In a presentation made to the finance ministry, the body had explained the nature of problems being faced by tax filers during the filing process. They included not receiving any OTP, user-interface-related issues, like missing dropdown menus, missing buttons and notifications, loss of stakeholder data from the database and digital signature mapping among others.
Professionals say that each financial year is a new challenge with the e-filing portal. Once the previous set of challenges gets resolved, a new set of problems crops up. The utility software that the government developed has not been provided with the basic infrastructure necessary to run it smoothly. Former revenue secretary Hasmukh Adhia had promised that the utility software would be provided every year on April 1. After his term ended, the incumbent did not fulfill the promise, says Hardik Kakadiya, vice-president of CAAS.
“In previous years, it was a problem with the GST portal. Then, last year, the time period granted for filing audits was less compared to the amount of work that needed to be done. It requires time to prepare documents,” Kakadiya added.
Chartered accountants had flagged to the ministry that according to the statutory guidelines, the time period provided for audits was not adequate. They had asked for changes in the law in order to provide time in keeping with the workload. “Once the filing became paperless, processing at the government end has become faster. We asked that that benefit should be passed on to tax professionals too,” Kakadiya says.
Chartered accountants claim that in the past when the forms were simple, the Income Tax Department allowed returns to be filed till October 31. But, with complicated forms, changes in the technology and the government’s insistence on faster processing, chartered accountants feel they need more time for each category and expect the government to introduce amendments in the Income Tax Act.
The government-CA face-off is not new. On the foundation day of the Institute of Chartered Accountants of India (ICAI) in 2017, Prime Minister Narendra Modi had criticized the body’s record in taking disciplinary action against rogue CAs. Commerce and industries minister Piyush Goyal had said in November last year that CAs needed to introspect in order to revive credibility of the profession.
“There is tremendous pressure on these bodies from the government. Last year, there was a backlash from the professionals on Twitter, where they spoke up against the government. This forced the ICAI and the ICSI [Institute of Company Secretaries of India] to come up with an advisory to its members to not speak out publicly. The ICAI has surprisingly not given any representation regarding the extension of due dates,” the company secretary quoted earlier in the story said.
Facing the backlash, the government extended the deadline for corporates to file income tax returns for the financial year 2020-2021, or assessment year 2021-2022, till March 15. The deadline to file tax audit report and transfer pricing audit report for FY21 too has been extended till February 15.

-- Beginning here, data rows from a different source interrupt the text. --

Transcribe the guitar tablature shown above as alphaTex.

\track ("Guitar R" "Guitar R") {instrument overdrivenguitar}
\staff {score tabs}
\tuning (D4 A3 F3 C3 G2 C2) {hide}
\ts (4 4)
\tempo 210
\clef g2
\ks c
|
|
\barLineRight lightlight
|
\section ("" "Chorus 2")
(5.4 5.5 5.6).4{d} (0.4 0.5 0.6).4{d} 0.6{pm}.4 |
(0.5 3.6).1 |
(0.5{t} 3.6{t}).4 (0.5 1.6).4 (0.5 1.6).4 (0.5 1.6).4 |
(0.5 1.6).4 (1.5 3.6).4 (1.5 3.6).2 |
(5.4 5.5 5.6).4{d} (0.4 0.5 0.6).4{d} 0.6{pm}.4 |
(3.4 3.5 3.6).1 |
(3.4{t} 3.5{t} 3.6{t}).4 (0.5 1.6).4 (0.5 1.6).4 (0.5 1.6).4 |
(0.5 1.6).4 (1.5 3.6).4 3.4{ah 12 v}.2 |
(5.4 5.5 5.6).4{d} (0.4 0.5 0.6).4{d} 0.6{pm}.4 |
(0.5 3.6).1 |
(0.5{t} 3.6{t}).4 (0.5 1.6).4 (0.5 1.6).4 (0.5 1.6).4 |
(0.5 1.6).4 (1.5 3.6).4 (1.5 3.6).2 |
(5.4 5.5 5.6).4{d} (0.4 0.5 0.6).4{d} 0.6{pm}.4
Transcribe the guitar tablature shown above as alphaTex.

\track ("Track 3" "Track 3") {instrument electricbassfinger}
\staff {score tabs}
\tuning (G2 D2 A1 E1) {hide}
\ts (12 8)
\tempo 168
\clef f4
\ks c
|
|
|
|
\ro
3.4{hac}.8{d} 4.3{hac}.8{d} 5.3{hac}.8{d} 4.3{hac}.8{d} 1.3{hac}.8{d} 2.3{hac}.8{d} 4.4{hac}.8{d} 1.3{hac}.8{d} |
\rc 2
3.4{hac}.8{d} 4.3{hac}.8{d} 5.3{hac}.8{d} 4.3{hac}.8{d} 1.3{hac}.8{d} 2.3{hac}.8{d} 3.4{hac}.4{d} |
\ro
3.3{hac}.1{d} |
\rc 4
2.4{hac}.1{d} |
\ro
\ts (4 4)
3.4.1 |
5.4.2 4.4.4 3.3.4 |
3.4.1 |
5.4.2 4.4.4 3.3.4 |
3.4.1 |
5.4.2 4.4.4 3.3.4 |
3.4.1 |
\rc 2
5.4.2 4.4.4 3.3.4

Corporate heads find it tough to handle the constantly changing guidelines of compliance. The Companies Act has undergone changes at least three to four times in the last few years. Company professionals say that in the last three to four years, there have been roughly more than 600 circulars on the website of the Ministry of Corporate Affairs.
Most of these changes are carried out through Parliamentary processes and not through dedicated executive orders, which entail officers to come up with circulars of the notifications. For professionals, these kinds of frequent changes, they say, cause uncertainty while working. “You never know which rule comes into force when,” they claim.